抓的、挠的、吸的、捏的……混着斑驳的血色铺了一层又一层。

        想得到的想不到的,程蹊今天算是都见识到了,比他看的教育片刺激多了。

        他昨天后来躲去了墙脚缩着,一晚上“魔音灌耳”就够他受的了,根本没看到宗承睿到底经受了什么“磋磨”。

        他看看床上活像被蹂、躏了八百遍的宗承睿,再扭头瞅瞅一身白白嫩嫩,只有膝盖青紫了些没事人一样的“大仙”。

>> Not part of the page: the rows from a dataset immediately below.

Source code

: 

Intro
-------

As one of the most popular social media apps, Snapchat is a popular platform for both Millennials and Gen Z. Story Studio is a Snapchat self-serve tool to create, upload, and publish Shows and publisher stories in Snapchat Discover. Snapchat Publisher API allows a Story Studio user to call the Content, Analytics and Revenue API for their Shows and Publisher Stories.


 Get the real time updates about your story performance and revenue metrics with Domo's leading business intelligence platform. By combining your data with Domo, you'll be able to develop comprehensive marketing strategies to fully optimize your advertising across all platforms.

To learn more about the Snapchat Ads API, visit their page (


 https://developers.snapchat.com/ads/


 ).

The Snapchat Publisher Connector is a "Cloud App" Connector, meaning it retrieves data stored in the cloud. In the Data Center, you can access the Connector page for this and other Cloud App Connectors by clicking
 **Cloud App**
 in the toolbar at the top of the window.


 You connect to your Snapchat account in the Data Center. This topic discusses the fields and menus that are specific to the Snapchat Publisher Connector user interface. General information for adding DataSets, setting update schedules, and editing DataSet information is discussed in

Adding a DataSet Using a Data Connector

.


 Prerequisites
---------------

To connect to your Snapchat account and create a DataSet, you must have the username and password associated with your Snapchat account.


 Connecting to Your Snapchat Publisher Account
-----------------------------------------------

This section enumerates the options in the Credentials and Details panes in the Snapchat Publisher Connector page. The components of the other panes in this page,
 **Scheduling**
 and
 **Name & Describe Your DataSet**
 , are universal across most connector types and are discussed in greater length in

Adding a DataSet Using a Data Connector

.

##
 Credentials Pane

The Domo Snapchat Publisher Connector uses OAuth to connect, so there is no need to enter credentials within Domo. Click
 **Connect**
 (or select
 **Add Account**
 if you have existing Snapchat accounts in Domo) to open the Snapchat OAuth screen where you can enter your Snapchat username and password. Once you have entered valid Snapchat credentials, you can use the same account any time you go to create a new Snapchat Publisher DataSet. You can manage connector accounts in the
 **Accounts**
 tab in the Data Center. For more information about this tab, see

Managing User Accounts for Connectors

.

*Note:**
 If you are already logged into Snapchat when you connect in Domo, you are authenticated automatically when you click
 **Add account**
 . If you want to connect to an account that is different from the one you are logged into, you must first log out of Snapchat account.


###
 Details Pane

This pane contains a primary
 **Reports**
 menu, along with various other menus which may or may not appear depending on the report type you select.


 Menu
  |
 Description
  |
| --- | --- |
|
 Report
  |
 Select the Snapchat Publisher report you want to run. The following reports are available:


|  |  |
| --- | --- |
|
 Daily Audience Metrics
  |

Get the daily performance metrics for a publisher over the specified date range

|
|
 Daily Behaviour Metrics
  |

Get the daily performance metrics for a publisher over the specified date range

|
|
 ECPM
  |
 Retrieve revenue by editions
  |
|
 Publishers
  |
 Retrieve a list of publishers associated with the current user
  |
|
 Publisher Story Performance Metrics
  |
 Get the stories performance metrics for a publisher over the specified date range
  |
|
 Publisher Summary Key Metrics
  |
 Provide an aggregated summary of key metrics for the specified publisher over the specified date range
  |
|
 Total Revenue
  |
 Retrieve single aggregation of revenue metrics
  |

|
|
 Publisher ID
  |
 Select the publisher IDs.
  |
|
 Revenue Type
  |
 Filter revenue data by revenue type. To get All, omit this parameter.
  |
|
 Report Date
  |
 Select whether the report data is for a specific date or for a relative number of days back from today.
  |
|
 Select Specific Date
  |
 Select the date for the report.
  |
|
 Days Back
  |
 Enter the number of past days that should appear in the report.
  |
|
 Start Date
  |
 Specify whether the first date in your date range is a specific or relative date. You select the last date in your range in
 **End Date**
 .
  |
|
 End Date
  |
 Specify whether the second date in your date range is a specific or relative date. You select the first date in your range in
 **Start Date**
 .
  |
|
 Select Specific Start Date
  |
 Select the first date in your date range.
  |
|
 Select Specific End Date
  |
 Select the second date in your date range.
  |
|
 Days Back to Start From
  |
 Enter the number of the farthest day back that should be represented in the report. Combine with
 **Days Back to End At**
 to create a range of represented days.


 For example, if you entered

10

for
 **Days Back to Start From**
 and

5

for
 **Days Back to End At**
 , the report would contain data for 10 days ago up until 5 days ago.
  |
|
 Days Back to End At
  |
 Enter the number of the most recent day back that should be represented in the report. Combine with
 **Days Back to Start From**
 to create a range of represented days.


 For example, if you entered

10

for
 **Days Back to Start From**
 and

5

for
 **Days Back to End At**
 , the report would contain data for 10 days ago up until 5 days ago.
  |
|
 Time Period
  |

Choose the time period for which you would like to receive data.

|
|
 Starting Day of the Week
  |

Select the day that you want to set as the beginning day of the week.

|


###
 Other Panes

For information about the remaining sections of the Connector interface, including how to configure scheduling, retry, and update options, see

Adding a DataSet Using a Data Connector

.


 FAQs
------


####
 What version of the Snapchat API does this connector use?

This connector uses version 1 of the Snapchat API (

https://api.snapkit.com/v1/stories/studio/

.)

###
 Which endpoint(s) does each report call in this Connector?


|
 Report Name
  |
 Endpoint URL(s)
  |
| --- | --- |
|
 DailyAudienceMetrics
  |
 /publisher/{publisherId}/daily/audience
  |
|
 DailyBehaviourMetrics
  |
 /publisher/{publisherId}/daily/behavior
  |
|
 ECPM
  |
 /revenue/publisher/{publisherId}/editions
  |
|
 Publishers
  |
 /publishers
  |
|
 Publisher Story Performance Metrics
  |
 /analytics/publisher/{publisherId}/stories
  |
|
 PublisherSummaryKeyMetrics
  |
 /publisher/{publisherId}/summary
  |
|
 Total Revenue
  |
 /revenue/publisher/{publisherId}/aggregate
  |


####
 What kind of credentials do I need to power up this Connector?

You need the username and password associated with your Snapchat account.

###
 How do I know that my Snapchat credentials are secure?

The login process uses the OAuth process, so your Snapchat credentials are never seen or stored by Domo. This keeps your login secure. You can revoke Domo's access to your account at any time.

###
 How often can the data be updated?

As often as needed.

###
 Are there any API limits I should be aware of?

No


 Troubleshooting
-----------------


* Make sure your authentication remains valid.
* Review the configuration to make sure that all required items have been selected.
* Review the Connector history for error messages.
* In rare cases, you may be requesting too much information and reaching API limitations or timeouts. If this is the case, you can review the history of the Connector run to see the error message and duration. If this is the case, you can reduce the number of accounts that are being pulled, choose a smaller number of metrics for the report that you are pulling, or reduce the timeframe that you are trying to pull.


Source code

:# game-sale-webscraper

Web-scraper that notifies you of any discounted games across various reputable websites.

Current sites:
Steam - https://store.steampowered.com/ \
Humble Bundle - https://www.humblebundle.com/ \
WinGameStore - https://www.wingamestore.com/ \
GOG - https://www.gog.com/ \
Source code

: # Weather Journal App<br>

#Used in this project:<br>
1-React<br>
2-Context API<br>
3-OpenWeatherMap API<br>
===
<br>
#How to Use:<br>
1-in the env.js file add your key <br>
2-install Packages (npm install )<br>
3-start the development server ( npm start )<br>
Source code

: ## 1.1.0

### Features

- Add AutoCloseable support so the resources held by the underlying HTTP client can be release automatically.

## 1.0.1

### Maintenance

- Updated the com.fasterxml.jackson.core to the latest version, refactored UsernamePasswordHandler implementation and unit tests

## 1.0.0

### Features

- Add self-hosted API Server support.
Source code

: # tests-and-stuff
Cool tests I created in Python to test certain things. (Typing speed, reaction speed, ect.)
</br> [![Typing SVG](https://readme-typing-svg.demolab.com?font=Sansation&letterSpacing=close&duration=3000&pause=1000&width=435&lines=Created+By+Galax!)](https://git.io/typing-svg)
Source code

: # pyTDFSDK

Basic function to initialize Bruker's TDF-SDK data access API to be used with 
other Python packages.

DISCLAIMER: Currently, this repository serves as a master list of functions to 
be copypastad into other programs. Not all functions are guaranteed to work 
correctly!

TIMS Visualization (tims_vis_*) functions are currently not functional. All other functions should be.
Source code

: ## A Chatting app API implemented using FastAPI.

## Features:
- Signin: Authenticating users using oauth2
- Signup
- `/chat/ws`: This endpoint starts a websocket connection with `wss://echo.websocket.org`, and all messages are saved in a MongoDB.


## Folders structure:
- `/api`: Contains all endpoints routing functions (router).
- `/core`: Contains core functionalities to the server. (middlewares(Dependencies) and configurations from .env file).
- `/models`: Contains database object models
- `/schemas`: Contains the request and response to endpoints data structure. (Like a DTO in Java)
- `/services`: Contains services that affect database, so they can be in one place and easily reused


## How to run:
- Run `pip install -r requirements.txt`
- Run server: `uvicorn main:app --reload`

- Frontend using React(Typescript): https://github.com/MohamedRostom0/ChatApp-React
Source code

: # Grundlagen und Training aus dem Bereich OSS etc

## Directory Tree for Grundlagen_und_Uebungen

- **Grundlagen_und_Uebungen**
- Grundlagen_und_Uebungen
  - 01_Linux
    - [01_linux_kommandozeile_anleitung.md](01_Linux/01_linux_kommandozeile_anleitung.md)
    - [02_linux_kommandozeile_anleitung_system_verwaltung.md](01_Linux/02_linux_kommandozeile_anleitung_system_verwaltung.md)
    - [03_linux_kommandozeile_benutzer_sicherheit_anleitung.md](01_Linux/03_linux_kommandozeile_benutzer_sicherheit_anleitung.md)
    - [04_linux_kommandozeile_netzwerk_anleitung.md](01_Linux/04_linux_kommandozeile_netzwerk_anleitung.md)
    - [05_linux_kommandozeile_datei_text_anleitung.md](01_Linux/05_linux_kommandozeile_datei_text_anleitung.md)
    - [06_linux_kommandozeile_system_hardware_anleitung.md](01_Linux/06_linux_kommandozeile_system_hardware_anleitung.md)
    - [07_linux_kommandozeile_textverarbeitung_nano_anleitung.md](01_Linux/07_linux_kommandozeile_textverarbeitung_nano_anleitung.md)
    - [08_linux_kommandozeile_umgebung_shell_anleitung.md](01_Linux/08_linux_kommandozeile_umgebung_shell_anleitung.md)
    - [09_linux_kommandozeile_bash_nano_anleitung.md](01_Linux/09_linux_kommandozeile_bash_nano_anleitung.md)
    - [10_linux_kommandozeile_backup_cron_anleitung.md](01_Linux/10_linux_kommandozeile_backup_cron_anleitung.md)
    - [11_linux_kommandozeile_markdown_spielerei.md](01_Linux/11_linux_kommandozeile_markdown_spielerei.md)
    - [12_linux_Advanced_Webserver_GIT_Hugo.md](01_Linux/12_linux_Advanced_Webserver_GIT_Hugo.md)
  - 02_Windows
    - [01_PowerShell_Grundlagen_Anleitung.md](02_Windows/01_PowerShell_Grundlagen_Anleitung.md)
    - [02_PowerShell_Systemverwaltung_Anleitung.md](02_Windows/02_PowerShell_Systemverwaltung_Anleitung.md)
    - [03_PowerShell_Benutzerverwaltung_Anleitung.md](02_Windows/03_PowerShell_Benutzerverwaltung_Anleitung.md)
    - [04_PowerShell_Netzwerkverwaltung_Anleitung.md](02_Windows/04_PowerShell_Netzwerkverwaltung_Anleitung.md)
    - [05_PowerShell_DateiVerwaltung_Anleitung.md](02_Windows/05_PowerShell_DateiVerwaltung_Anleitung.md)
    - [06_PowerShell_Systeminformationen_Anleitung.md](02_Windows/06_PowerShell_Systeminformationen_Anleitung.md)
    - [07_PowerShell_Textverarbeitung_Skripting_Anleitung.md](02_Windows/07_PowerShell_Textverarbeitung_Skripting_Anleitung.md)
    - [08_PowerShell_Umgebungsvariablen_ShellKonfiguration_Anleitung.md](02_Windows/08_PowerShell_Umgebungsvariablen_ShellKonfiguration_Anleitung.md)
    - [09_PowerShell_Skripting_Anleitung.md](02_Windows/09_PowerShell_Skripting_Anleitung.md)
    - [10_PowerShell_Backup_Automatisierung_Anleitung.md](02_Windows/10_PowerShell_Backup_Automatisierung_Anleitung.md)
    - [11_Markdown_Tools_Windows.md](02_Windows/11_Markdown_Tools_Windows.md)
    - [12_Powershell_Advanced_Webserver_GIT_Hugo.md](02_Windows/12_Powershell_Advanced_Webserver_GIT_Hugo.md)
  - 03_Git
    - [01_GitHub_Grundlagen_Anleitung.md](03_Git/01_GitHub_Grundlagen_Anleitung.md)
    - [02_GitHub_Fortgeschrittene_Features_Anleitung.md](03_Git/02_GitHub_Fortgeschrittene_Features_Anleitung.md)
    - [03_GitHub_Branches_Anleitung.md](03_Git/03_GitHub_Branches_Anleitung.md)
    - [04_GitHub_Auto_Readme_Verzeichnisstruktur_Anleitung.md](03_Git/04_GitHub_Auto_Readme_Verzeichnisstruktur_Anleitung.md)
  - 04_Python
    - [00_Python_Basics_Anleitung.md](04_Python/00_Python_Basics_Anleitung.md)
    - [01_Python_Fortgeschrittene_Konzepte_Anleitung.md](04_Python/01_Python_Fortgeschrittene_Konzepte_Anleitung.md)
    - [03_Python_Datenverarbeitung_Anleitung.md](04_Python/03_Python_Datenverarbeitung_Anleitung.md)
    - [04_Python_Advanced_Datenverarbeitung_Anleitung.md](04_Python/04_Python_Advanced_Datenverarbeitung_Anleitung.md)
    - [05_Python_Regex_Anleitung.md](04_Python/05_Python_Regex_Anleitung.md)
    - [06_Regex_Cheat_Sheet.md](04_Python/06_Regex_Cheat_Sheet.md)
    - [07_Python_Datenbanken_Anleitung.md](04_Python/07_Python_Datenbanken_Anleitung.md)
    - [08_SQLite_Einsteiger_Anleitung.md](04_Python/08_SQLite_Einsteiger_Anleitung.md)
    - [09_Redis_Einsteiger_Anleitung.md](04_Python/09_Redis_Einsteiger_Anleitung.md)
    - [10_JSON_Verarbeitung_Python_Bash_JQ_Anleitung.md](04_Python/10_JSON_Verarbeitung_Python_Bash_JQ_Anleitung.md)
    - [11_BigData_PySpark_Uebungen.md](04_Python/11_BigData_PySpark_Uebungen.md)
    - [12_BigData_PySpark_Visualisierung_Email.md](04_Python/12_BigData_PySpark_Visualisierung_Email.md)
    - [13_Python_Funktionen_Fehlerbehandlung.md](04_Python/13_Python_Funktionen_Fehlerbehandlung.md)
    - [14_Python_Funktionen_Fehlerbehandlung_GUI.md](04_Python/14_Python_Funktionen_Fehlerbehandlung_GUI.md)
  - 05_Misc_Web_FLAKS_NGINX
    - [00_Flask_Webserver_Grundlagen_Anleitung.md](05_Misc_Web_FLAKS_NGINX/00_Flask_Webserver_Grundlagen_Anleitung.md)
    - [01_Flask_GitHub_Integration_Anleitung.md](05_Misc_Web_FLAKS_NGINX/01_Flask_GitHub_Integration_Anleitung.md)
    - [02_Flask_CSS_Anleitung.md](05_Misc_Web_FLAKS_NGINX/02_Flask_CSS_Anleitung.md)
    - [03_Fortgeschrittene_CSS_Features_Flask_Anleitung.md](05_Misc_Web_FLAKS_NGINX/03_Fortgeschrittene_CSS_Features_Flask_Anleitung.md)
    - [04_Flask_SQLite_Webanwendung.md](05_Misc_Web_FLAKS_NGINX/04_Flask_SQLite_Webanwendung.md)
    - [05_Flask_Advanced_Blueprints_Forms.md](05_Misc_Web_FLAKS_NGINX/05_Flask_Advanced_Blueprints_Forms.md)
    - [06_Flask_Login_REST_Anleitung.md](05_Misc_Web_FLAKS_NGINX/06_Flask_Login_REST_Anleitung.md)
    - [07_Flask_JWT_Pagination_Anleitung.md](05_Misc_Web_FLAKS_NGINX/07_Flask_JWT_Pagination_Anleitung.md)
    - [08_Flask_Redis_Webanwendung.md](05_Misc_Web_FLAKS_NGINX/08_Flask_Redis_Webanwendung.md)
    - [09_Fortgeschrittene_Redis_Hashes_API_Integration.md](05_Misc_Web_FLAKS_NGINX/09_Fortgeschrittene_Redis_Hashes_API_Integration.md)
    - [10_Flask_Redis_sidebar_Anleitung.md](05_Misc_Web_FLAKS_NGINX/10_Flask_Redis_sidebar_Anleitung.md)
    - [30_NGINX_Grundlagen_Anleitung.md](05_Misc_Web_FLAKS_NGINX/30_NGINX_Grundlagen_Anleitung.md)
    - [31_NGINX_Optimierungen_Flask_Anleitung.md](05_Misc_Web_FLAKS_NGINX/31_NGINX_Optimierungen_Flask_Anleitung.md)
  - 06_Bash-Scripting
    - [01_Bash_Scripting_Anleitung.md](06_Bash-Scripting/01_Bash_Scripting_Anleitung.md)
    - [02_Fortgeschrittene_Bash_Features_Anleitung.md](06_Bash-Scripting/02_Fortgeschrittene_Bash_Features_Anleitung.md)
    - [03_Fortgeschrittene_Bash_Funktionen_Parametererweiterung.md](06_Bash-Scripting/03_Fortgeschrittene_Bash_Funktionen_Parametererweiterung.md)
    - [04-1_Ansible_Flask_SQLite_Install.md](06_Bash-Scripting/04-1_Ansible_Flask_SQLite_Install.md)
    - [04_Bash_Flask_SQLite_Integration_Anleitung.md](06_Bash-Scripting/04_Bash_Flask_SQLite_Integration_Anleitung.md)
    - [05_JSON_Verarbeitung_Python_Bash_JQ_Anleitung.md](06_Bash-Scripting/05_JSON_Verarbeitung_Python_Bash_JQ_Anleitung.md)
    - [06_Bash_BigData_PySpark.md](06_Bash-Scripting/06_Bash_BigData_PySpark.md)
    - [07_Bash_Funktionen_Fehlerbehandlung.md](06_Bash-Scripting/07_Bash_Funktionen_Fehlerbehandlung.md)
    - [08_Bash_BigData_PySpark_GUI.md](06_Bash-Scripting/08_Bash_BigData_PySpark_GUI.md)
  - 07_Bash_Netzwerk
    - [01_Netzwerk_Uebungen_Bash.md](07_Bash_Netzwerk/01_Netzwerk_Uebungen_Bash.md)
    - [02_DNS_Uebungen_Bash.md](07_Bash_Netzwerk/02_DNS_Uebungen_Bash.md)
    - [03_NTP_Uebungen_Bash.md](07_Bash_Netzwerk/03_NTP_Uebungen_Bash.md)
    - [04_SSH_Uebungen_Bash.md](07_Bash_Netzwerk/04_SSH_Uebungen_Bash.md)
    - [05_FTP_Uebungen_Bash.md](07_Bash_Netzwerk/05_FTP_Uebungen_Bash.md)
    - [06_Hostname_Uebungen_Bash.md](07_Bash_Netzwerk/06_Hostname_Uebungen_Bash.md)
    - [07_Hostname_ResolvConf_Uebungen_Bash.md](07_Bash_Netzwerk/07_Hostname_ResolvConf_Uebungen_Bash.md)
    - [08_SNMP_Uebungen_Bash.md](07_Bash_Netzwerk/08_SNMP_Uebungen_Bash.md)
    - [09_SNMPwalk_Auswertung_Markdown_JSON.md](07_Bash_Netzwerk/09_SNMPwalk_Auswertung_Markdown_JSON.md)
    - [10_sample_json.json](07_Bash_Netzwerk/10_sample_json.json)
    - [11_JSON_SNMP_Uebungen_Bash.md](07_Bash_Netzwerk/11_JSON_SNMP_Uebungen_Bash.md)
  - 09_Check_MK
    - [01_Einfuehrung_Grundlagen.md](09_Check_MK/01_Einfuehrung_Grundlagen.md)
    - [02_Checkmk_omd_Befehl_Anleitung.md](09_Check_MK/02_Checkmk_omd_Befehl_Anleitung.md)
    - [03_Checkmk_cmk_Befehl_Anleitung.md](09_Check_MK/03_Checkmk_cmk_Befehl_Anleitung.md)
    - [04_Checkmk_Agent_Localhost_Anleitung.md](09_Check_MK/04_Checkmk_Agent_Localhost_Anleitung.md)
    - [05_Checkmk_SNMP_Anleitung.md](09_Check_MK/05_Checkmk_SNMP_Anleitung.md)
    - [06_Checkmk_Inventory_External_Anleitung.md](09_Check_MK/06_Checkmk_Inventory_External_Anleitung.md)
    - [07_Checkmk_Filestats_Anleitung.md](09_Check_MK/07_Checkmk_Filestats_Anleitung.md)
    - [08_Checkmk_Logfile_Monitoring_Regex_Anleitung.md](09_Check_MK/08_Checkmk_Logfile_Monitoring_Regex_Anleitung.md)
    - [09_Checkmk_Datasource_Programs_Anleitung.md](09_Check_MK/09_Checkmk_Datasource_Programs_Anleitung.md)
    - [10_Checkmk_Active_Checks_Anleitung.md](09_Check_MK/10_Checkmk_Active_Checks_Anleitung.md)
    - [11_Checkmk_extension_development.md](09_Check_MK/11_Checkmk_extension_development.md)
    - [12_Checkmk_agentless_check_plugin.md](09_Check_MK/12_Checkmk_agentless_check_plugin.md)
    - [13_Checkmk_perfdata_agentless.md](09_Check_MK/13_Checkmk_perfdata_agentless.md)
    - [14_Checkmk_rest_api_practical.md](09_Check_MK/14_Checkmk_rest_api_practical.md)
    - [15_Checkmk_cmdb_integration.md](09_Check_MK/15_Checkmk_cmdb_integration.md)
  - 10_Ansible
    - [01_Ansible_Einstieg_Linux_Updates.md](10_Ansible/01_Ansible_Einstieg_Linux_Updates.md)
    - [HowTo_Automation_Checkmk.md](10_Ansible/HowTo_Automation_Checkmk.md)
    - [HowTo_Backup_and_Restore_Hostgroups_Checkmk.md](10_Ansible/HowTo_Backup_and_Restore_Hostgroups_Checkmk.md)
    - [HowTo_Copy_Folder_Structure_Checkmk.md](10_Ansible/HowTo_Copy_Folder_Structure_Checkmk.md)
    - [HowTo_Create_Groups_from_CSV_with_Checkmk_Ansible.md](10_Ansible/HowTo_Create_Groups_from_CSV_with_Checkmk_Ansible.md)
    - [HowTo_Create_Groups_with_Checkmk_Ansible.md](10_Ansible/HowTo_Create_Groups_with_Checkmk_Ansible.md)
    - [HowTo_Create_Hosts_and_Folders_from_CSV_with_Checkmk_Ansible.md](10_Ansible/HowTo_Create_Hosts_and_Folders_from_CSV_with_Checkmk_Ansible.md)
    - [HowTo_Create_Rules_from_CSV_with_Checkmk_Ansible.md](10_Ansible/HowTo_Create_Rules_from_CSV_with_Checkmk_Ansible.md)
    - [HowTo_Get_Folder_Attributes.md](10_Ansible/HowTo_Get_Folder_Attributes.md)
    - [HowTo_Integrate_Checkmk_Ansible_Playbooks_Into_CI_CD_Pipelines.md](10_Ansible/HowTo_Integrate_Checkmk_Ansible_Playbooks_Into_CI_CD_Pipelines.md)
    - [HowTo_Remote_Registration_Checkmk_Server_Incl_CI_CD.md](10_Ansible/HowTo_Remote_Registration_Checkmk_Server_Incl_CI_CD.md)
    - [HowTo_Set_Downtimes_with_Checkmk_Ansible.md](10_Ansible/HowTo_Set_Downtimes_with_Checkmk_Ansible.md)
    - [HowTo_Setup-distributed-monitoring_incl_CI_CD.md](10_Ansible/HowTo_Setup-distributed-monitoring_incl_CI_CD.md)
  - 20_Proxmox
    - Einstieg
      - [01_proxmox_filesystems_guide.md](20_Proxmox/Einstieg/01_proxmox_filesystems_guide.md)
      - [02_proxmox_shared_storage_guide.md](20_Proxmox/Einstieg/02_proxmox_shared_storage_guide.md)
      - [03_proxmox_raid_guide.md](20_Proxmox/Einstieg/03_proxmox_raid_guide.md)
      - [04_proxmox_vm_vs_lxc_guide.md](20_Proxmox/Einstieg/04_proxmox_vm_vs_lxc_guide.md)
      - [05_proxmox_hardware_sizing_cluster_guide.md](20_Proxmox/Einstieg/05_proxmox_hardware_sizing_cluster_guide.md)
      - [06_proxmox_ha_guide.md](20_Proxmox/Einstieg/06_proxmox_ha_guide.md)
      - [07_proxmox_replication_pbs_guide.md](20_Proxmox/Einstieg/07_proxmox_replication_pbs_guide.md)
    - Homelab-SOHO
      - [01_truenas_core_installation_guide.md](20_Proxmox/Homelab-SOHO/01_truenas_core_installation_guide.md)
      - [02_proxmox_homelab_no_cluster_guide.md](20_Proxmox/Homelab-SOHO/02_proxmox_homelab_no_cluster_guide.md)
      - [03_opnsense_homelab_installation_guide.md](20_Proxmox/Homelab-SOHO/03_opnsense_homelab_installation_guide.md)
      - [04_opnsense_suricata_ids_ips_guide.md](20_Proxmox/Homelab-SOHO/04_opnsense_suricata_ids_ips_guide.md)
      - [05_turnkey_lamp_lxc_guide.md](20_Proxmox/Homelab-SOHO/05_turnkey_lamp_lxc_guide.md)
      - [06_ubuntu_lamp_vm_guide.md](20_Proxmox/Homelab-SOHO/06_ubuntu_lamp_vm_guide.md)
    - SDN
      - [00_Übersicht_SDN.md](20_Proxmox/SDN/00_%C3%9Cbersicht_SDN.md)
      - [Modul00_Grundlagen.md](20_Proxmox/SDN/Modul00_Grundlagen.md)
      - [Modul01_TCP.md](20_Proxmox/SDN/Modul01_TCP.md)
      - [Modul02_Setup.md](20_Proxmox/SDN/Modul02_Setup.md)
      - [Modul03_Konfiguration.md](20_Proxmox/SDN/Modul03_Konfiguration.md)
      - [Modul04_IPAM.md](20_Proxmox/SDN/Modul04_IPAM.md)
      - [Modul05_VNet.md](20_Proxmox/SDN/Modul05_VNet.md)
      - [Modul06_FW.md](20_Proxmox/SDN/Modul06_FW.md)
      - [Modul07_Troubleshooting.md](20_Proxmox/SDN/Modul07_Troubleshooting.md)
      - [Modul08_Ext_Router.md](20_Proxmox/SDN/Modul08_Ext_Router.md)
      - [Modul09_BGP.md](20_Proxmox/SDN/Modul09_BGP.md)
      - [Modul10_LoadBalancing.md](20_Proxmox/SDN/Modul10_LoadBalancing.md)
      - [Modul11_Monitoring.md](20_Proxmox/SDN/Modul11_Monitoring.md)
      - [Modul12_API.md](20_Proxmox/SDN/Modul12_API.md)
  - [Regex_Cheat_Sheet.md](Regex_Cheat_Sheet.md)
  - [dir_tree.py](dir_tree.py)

        他想不通,这么一个小小的身体里怎么会爆发这么大的野性?

        换了一个芯子,差距就这么大吗??

        野,太野了,程蹊没眼看。

        不过他还是苦中作乐地想,幸好他昨天晚上吃的用的都是承受方的药物,不然要是“自己”把宗承睿给……

        程蹊打了个哆嗦,不敢想了。

        但现在也好不到哪去,他竟然把全海棠金字塔尖尖上的老干部给祸祸成了这样,虽然不是他亲自干的,但现在这种情况跟他干的有什么区别?

        程蹊突然意识到,不管现在这个占了他身体的是什么,他们都是拴在一条绳上的蚂蚱,还是他程蹊单方面被拴住了。